[Supplied passage]

China's irresistible power-surge

By ROWAN CALLICK in today’s The Australian


AFTER countless "dragon rising" conferences and speeches, Australians have grown accustomed to China's emergence as an economic giant to rival the US.
But the past few weeks have seen something new: the most important shift so far in the 21st century. History in the making. China has made its move.
In August it leapfrogged Japan as the world's second biggest economy. And it has started to make that strength tell, beyond the worlds of factories, foreign exchange and trade, which it has already ruled for a decade.
During the past few years, Beijing has talked of projecting its soft power, its cultural influence. But that was either a feint or was destined to be a flop.
Instead, China is now exercising its influence in the world of hard power, where it makes other countries behave in the way it wants -- and this is especially apparent in the seas surrounding China's 14,500km coastline.

[Stored data]
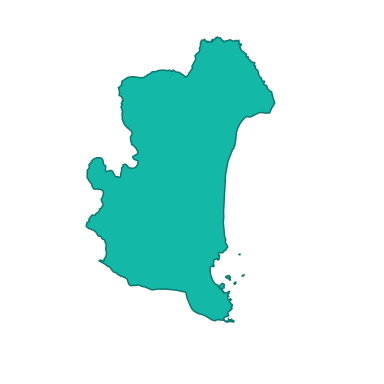 outline of Pasaman Barat, Sumatera Barat, Indonesia, rotated 247°
{"feature_id": "22746128B95220206981522", "entity_name": "Pasaman Barat", "entity_type": "district", "adm_level": 2, "iso_a3": "IDN", "parent_name": "Indonesia", "parent_adm1": "Sumatera Barat", "projection": "albers", "projection_center": [99.54, 0.188], "detail": "fine", "context": "isolated", "style": "filled", "palette": "teal", "viewbox_px": 384, "rotation_deg": 247, "n_neighbors": 0, "source": "geoboundaries", "source_scale": "gbopen_adm2", "svg_char_len": 5997}
<svg xmlns="http://www.w3.org/2000/svg" viewBox="0 0 384 384"><g transform="rotate(247 192 192)"><path d="M324.8,275.7L324.3,274.6L324.6,274.2L323.6,272.1L323.4,270.9L324.4,270.4L324.1,269.6L323.3,268.6L322.7,269.4L322.5,267.9L323.3,266.9L323.6,265.9L324.3,265.7L323.9,264.7L324.0,264.4L324.4,264.2L324.8,264.7L326.4,263.0L327.5,263.4L327.4,261.9L327.9,260.7L327.7,260.0L327.0,259.0L325.9,258.6L325.4,257.6L324.1,257.5L320.8,254.7L319.8,254.8L319.3,254.6L317.7,252.2L317.7,250.7L316.3,248.0L313.9,247.7L312.4,246.9L308.0,241.4L306.9,240.8L305.5,240.7L304.0,237.8L302.8,236.5L302.6,235.6L301.2,234.3L300.3,231.6L300.6,230.8L302.7,230.0L305.2,228.1L307.3,226.9L307.4,226.2L308.9,224.1L311.3,222.5L310.8,222.4L311.2,220.4L311.7,220.2L311.9,219.4L312.4,219.4L313.0,218.4L313.8,215.7L315.0,214.2L316.3,210.8L316.7,209.6L317.1,205.3L318.0,203.0L318.1,202.0L317.2,199.6L317.4,197.6L316.7,195.5L316.3,192.1L317.2,189.4L320.7,183.7L322.1,180.1L322.5,177.2L321.3,170.8L320.4,170.6L319.8,169.8L318.5,169.1L317.7,169.1L317.5,167.5L316.8,166.1L316.9,165.1L312.4,164.4L310.6,163.5L309.9,162.7L309.2,162.9L307.3,164.4L303.1,164.3L303.0,163.2L301.7,162.8L301.6,162.1L300.4,161.9L300.6,161.4L299.2,161.5L298.0,159.9L292.5,159.4L292.2,158.6L291.0,158.3L290.8,157.8L288.1,157.2L286.3,156.2L280.1,156.2L276.1,157.7L275.7,158.3L273.8,158.9L271.9,160.0L270.7,160.0L269.7,159.9L268.3,159.2L267.7,158.0L266.0,156.5L261.6,155.3L260.4,155.5L258.9,155.1L258.0,156.2L254.6,157.5L249.8,157.9L248.4,156.8L247.8,151.7L247.4,151.1L245.7,151.1L244.4,151.8L242.2,154.1L241.5,154.4L239.4,153.3L237.3,151.2L236.7,148.9L236.8,147.0L239.0,143.2L242.9,142.2L243.7,141.2L244.1,139.3L242.0,138.1L241.9,136.9L241.5,136.6L239.6,135.8L235.9,133.0L234.8,132.8L233.9,132.1L233.8,131.0L235.1,129.7L235.9,127.4L242.0,127.0L243.4,126.1L244.0,124.0L244.0,121.6L244.2,121.0L244.6,120.8L246.5,121.1L249.7,122.8L251.2,121.7L252.2,121.5L256.0,122.4L258.0,122.1L259.1,121.3L260.7,117.9L260.8,115.3L260.4,113.0L257.9,109.2L257.5,107.9L256.5,107.7L254.0,106.5L253.2,104.5L252.6,104.0L246.5,101.2L243.3,101.5L238.2,102.7L236.3,102.2L234.8,102.6L233.5,102.6L232.5,103.5L232.2,104.9L231.3,106.8L229.5,109.5L228.7,110.1L227.2,110.4L226.6,110.4L224.7,109.5L221.9,107.3L221.3,106.1L220.3,105.4L218.0,105.2L216.2,105.5L215.1,105.2L212.8,102.6L212.4,100.5L210.1,98.5L209.7,95.2L208.6,93.5L208.6,92.9L209.8,91.2L208.4,88.1L206.7,86.1L205.4,86.1L204.9,85.9L205.1,83.8L204.8,83.3L202.5,81.6L201.4,81.2L199.6,82.4L198.9,82.5L197.7,84.1L196.2,85.3L195.6,86.4L192.2,88.0L188.9,88.3L187.7,89.0L186.7,90.8L184.5,90.9L183.6,91.2L182.3,92.6L181.3,92.8L179.7,92.4L177.1,92.4L173.2,90.3L169.8,89.6L168.2,89.0L165.6,86.7L164.6,84.8L162.9,84.1L162.9,83.5L164.9,81.6L165.2,80.3L165.0,79.7L164.7,79.7L159.9,83.5L156.1,85.7L155.6,86.6L152.7,87.6L151.8,87.5L150.9,88.2L149.1,88.4L147.3,90.7L145.8,91.1L142.1,93.7L142.0,94.5L140.4,95.7L139.4,97.0L136.9,98.2L131.8,97.8L130.2,98.5L129.3,99.7L129.2,100.8L127.7,104.5L127.6,105.9L127.3,106.5L124.3,109.5L123.2,111.4L117.5,116.9L115.9,122.9L112.4,130.8L107.6,139.5L102.4,146.7L101.6,147.1L96.3,146.0L86.4,146.0L84.6,146.2L81.3,147.4L77.6,150.4L73.9,155.0L66.2,160.6L64.5,162.9L64.6,166.2L63.9,166.7L61.3,171.5L59.4,172.3L58.8,173.2L58.3,174.1L58.4,175.7L56.1,179.5L56.7,180.2L58.6,178.7L59.4,178.7L59.3,177.3L60.1,176.2L60.9,176.0L59.2,175.1L59.4,173.6L60.4,172.2L62.3,171.6L63.0,171.7L63.6,172.1L64.1,174.0L63.7,177.3L67.3,177.9L67.8,178.9L67.7,180.4L68.4,181.2L68.2,181.6L69.2,183.4L69.9,182.9L70.9,183.5L71.4,184.0L71.3,184.4L72.7,185.1L73.8,184.1L74.4,184.3L76.3,183.5L77.6,185.9L78.0,185.2L78.6,185.5L78.4,184.2L78.9,183.3L79.7,183.1L81.4,183.9L81.6,184.6L81.9,184.1L83.0,185.0L84.0,184.9L84.3,186.5L85.1,187.0L85.4,187.5L85.9,187.6L85.9,183.6L86.5,182.7L86.4,182.0L87.0,181.4L87.4,181.3L88.3,182.3L88.9,181.6L89.8,181.3L90.4,181.4L90.7,180.8L91.4,181.0L92.2,180.7L92.5,179.6L96.2,179.4L98.3,177.4L101.5,176.6L108.4,176.7L113.5,178.4L115.5,179.3L116.1,180.1L115.9,181.5L115.1,182.1L115.2,183.4L116.2,183.5L116.7,183.0L117.2,183.6L119.3,184.6L121.0,186.0L120.7,189.2L119.8,189.1L119.2,189.7L119.9,191.1L121.5,191.3L121.6,191.7L122.7,192.5L123.5,191.7L124.4,192.4L125.0,192.5L125.3,192.2L125.6,192.4L125.6,193.6L124.7,194.8L124.1,196.6L124.7,197.2L125.4,200.6L126.3,201.4L127.4,203.4L129.6,203.4L131.8,202.9L132.6,203.3L133.7,203.4L134.3,204.2L135.1,204.6L136.6,204.4L138.2,204.6L151.9,209.0L157.0,211.7L161.6,213.4L194.9,229.7L206.2,237.1L215.2,245.9L215.8,247.6L217.7,248.5L217.7,249.3L222.9,252.6L229.7,256.3L232.9,259.1L235.7,262.3L237.6,265.2L239.7,269.5L240.1,271.6L239.9,272.4L238.8,273.7L238.2,275.7L238.8,284.5L238.1,286.8L235.5,291.3L234.5,294.5L237.9,297.9L241.4,302.7L243.3,303.2L246.8,303.3L252.7,304.3L253.4,304.3L254.3,303.1L255.9,302.8L257.3,301.9L261.0,302.2L261.5,301.1L263.0,300.3L264.3,300.5L264.9,301.8L265.3,302.0L265.9,301.7L266.2,300.3L267.1,299.9L269.5,300.3L271.2,299.5L273.7,299.2L277.5,300.0L278.5,299.8L281.5,298.5L282.7,299.5L283.1,299.6L284.1,298.8L284.7,298.8L285.6,299.8L286.7,300.2L287.9,298.1L291.9,296.3L292.4,295.8L294.5,296.4L295.1,295.0L295.7,294.8L297.1,295.9L297.9,295.8L299.3,294.8L300.9,294.2L301.9,293.2L303.5,292.7L307.1,292.8L307.8,294.5L308.5,295.1L309.3,294.8L309.2,293.6L309.7,292.8L310.5,293.0L311.3,293.9L313.3,294.3L313.4,292.7L314.5,291.5L314.4,289.6L315.6,287.9L317.2,286.7L317.5,283.4L318.0,281.9L317.7,280.1L319.0,279.7L320.0,278.9L322.8,278.3L324.2,275.8L324.8,275.7ZM94.4,180.0L92.9,179.7L92.4,180.8L91.3,181.2L90.8,182.3L91.6,183.6L91.3,184.1L92.7,184.5L93.2,185.2L94.6,185.5L95.3,184.6L95.9,184.4L95.9,183.2L94.4,180.0ZM100.5,189.8L99.9,189.9L98.7,190.6L97.7,192.3L98.0,192.9L97.9,193.4L98.4,194.0L100.2,193.7L100.8,193.0L101.1,190.5L100.5,189.8ZM91.4,195.0L90.6,195.0L90.4,196.0L90.7,196.6L92.0,197.0L92.0,196.0L91.4,195.0ZM95.3,207.4L95.5,205.7L95.1,205.4L94.7,206.0L94.7,206.8L95.3,207.4ZM97.0,192.1L96.1,192.3L96.1,193.0L96.6,193.0L97.0,192.1ZM115.9,211.9L116.3,211.3L116.1,210.9L115.5,211.4L115.9,211.9Z" fill="#14b8a6" stroke="#0f766e" stroke-width="1.5"/></g></svg>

[Aim of the exercise] Could you repeat the article on China's rise from "In August it" to "China's 14,500km coastline.", substituting "gentle influence" for each "soft power"?

[Answer for this exercise]
In August it leapfrogged Japan as the world's second biggest economy. And it has started to make that strength tell, beyond the worlds of factories, foreign exchange and trade, which it has already ruled for a decade.
During the past few years, Beijing has talked of projecting its gentle influence, its cultural influence. But that was either a feint or was destined to be a flop.
Instead, China is now exercising its influence in the world of hard power, where it makes other countries behave in the way it wants -- and this is especially apparent in the seas surrounding China's 14,500km coastline.